Saffo menduga, keputusan sang kakak bunuh diri erat kaitannya dengan kasus serupa aktor Robin Williams. Robin yang mengidap depresi juga memutuskan bunuh diri pada 2014, dan Kate selalu menonton pemberitan bunuh diri itu berulang-ulang.
Tak hanya Kate Spade dan Bourdain yang memutuskan bunuh diri. Vokalis Soundgarden Chris Cornell, vokalis Nirvana Kurt Cobain, penyanyi Amy Winehouse dan Whitney Housten, vokalis Linkin Park Chester Bennington, juga artis terkenal di zamannya Marilyn Monroe.
Sebagian besar dari mereka yang bunuh diri dikabarkan mengalami depresi karena berbagai hal. Sebagian lagi menjadi pecandu alcohol dan narkoba yang sukar sembuh. Lalu sisanya, merupakan pesohor yang punya sifat perfeksionis, sehingga ketika karya dianggap mengecewakan penggemar, maka mereka tak ragu memilih jalan bunuh diri sebagai penyelesaian.
Temuan Steve dari the Center for Suicide Research menyebutkan, kreativitas seniman cenderung lebih mudah melahirkan depresi. Jika seniman tersebut memiliki sifat perfeksionis, dibarengi gangguan mental lain seperti depresi dan bipolar, maka mereka menjadi golongan sineas yang punya mental kerdil dan rapuh.
Stress punya dampak besar
Saat seseorang berada di puncak kesuksesan, ada kecenderungan untuk menjadi pribadi perfeksionis. Sifat ini terkadang melahirkan tekanan yang tinggi (stress) pada orang-orang tersebut. Mereka cenderung tidak siap jika harus terjungkal menghadapi kegagalan. “Meski sumber stress beragam, namun efeknya sama mengkhawatirkan,” ujar pegiat psikoedukasi Andry Waseso, pada Alinea.
Stress berat, lanjutnya, jika berdampingan dengan berbagai gangguan psikologis lain, seperti bipolar, depresi, gangguan kecemasan, gangguan kepribadian (histeria dan paranoia), maka bisa berakibat fatal. Potensi bunuh diri, dalam hal ini, menjadi sebuah keniscayaan.
Dalam kasus bunuh diri sejumlah pesohor, yang umumnya disebabkan karena depresi pun demikian. Dalam hal ini, peranan orang-orang dekat bahkan kesadaran diri sendiri diperlukan.

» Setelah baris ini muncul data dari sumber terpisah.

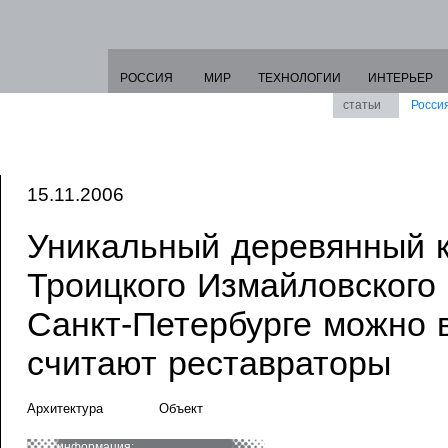
РОССИЯ
МИР
ТЕХНОЛОГИИ
ИНТЕРЬЕР
статьи
Росси
15.11.2006
Уникальный деревянный к
Троицкого Измайловского 
Санкт-Петербурге можно 
считают реставраторы
Архитектура
Объект
информация: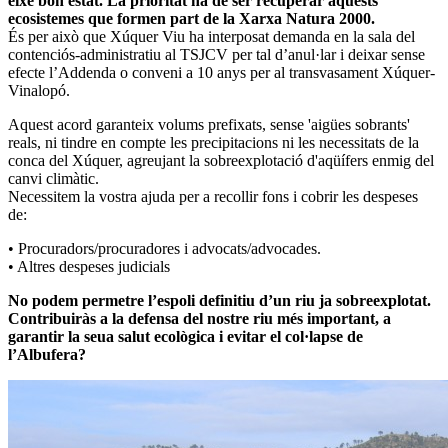
eixe bon estat. La prioritat ha de ser recuperar aquests
ecosistemes que formen part de la Xarxa Natura 2000.
És per això que Xúquer Viu ha interposat demanda en la sala del
contenciós-administratiu al TSJCV per tal d’anul·lar i deixar sense
efecte l’Addenda o conveni a 10 anys per al transvasament Xúquer-
Vinalopó.
Aquest acord garanteix volums prefixats, sense 'aigües sobrants'
reals, ni tindre en compte les precipitacions ni les necessitats de la
conca del Xúquer, agreujant la sobreexplotació d'aqüífers enmig del
canvi climàtic.
Necessitem la vostra ajuda per a recollir fons i cobrir les despeses
de:
• Procuradors/procuradores i advocats/advocades.
• Altres despeses judicials
No podem permetre l’espoli definitiu d’un riu ja sobreexplotat.
Contribuiràs a la defensa del nostre riu més important, a
garantir la seua salut ecològica i evitar el col·lapse de
l’Albufera?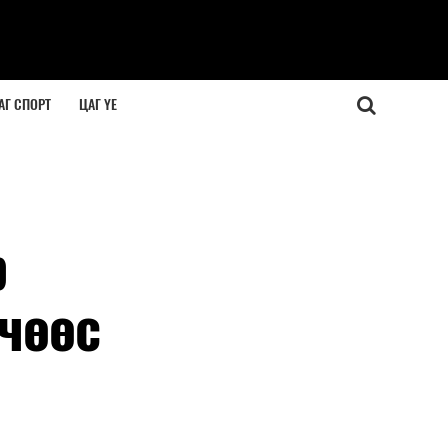
АГ СПОРТ
ЦАГ ҮЕ
р
чөөс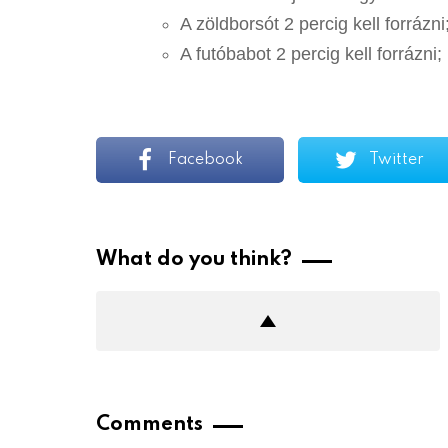
A zöldborsót 2 percig kell forrázni
A futóbabot 2 percig kell forrázni;
Facebook
Twitter
What do you think?
Comments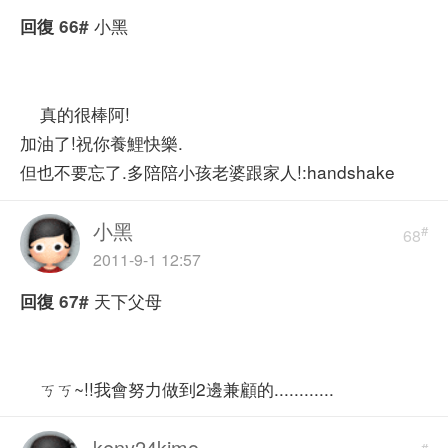
小黑
回復
66#
真的很棒阿!
加油了!祝你養鯉快樂.
但也不要忘了.多陪陪小孩老婆跟家人!:handshake
小黑
#
68
2011-9-1 12:57
天下父母
回復
67#
ㄎㄎ~!!我會努力做到2邊兼顧的............
keny24kimo
#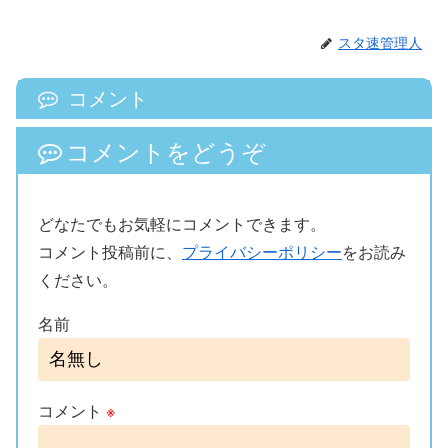
スタ速管理人
コメント
コメントをどうぞ
どなたでもお気軽にコメントできます。
コメント投稿前に、
プライバシーポリシー
をお読み
ください。
名前
コメント
※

“Kita bisa melihat fase awal gangguan psikologis lewat berbagai gejala. Di antaranya, kesedihan mendalam, merasa tak berharga, mood swing, kehilangan minat pada hal-hal yang membuatnya tertarik, sulit tertawa karena humor, lelah, perubahan nafsu makan, rasa ingin mati, dan mudah terusik,” urai Andry.
Jika melihat gejala-gejala ini, orang terdekat perlu memberikan dukungan moral. Namun jika sampai dua minggu, penderita tidak menunjukkan perbaikan, maka disarankan segera menemui tenaga medis.
Oleh tenaga medis, imbuhnya, penderita akan diberi terapi yang beragam, disesuaikan dengan kebutuhan. Ada dua terapi yang umum, yakni CBT (cognitive behavioral therapy) dan dialectical therapy. Meski beda pendekatan, terapi ini bermuara pada penciptaan kesadaran dan pemberian sugesti untuk berpikir rasional.